There are several steps that people can take to make their gardens unsuitable for foxes. It is important to remember that when deterring foxes from your garden you must be consistent and persistent in your approach. It may take a while, but eventually the fox will get the message that they are not welcome and move on. It is also important that you continue to use your garden. Many people do not like foxes and stop using their gardens once the foxes move in. This just makes the fox feel more safe and secure as there is very little disturbance. If you continue to use your garden regularly, you are less likely to have foxes nesting in there.

Ensuring the fences that surround your garden are secure can greatly reduce the problems you are experiencing. Foxes can get through very small gaps, so make sure all potential access points are blocked up.

Keep your garden tidy

Tidy away all toys, tools, gloves and shoes

Anything that smells different is interesting to a fox cub and they usually take them away and hide them.

Prevent access to sheds

Sheds, greenhouses and garages are ideal for foxes as they are quiet, warm and usually undisturbed. If you do not want foxes to use these areas, it is important you site them correctly. Always build them on a concrete base, as this will stop a fox from digging underneath, and keep all doors and access points closed when they are not in use.

House all pets safely and securely

Rabbits, guinea pigs, chickens and other small pets are seen as a potential prey to a fox. It is important they are always kept safely and securely. It is recommended that enclosures should have a weld mesh front secured with a good lock that cannot be worked loose. A determined fox will chew through chicken mesh so this should not be used.

As foxes are now frequently seen in the daytime, it is important that precautions are taken in daylight as well. If you leave your pet out, make sure it is in a secure run and you check it regularly. Do not leave your pet unattended in a run for long periods of time.

Commercial deterrents

In cases where foxes are causing a persistent problem, commercial deterrents may help. It is important you only use products that have been approved for use against certain animals as it is illegal to use ones that have not been. The most commonly available product is called Get Off My Garden. This should be used in accordance with the instructions on the packet.

Common problems and solutions


January to February is peak mating season for foxes and this tends to be when people get disturbed by their calling. Although unpleasant, the noise is not a result of the foxes getting hurt. There is little that a household can do to prevent foxes calling at night.


Foxes foul in gardens to scent mark their territory, the same way dogs will scent mark particular areas on their walks.

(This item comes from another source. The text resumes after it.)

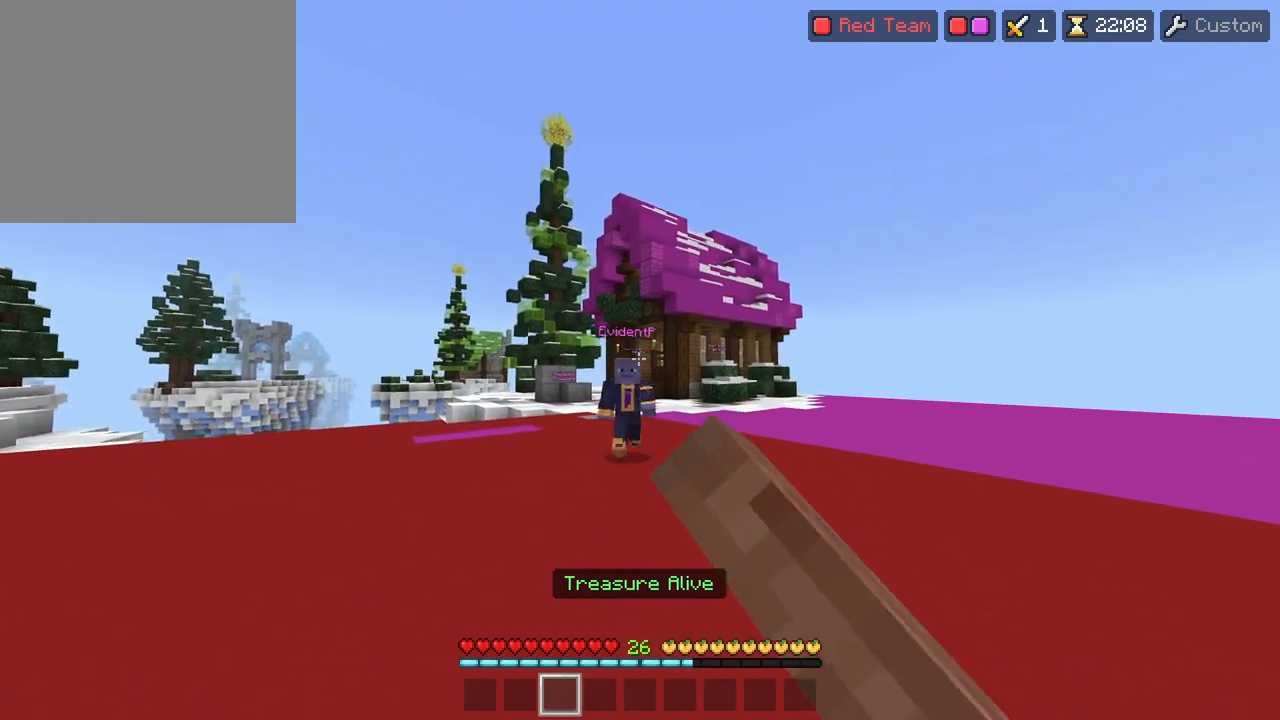
{"buttons": [], "left_stick": "up", "right_stick": "left"}
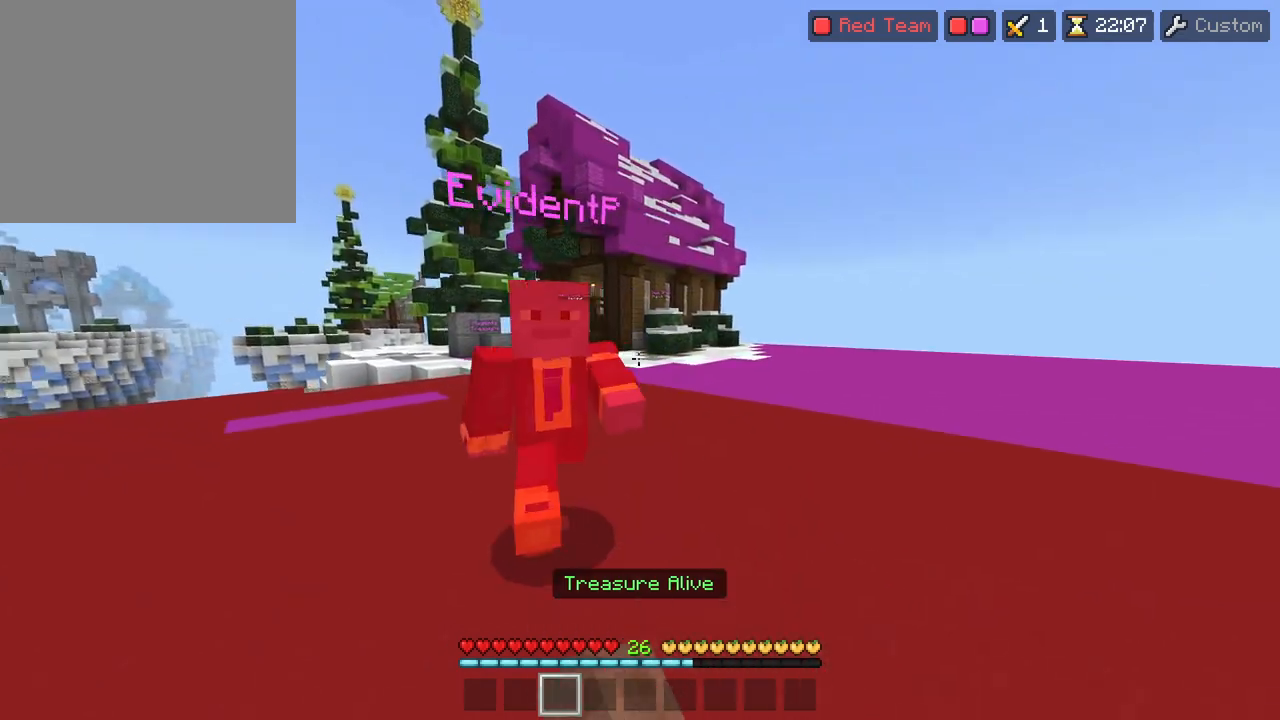
{"buttons": ["TRIANGLE", "R2"], "left_stick": "up", "right_stick": "center"}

If they are fouling concrete areas, cleaning with bleach only temporarily masks the smell, so they are still likely to return to the same place. Instead use a biological washing powder mixed with hot water or an enzyme-based product from the vet.


Digging is usually a problem in the summer months when the foxes, particularly cubs, are looking for insect larvae. Commercial deterrents may help, and some allotment holders have reported that lightly crushed garlic cloves can be effective in deterring foxes from areas. You can also protect fruit and vegetable crops with fencing or 4cm mesh. Also avoid using fertilizers containing fish blood or bone meal, as these confuse the fox into thinking there is food buried in the area.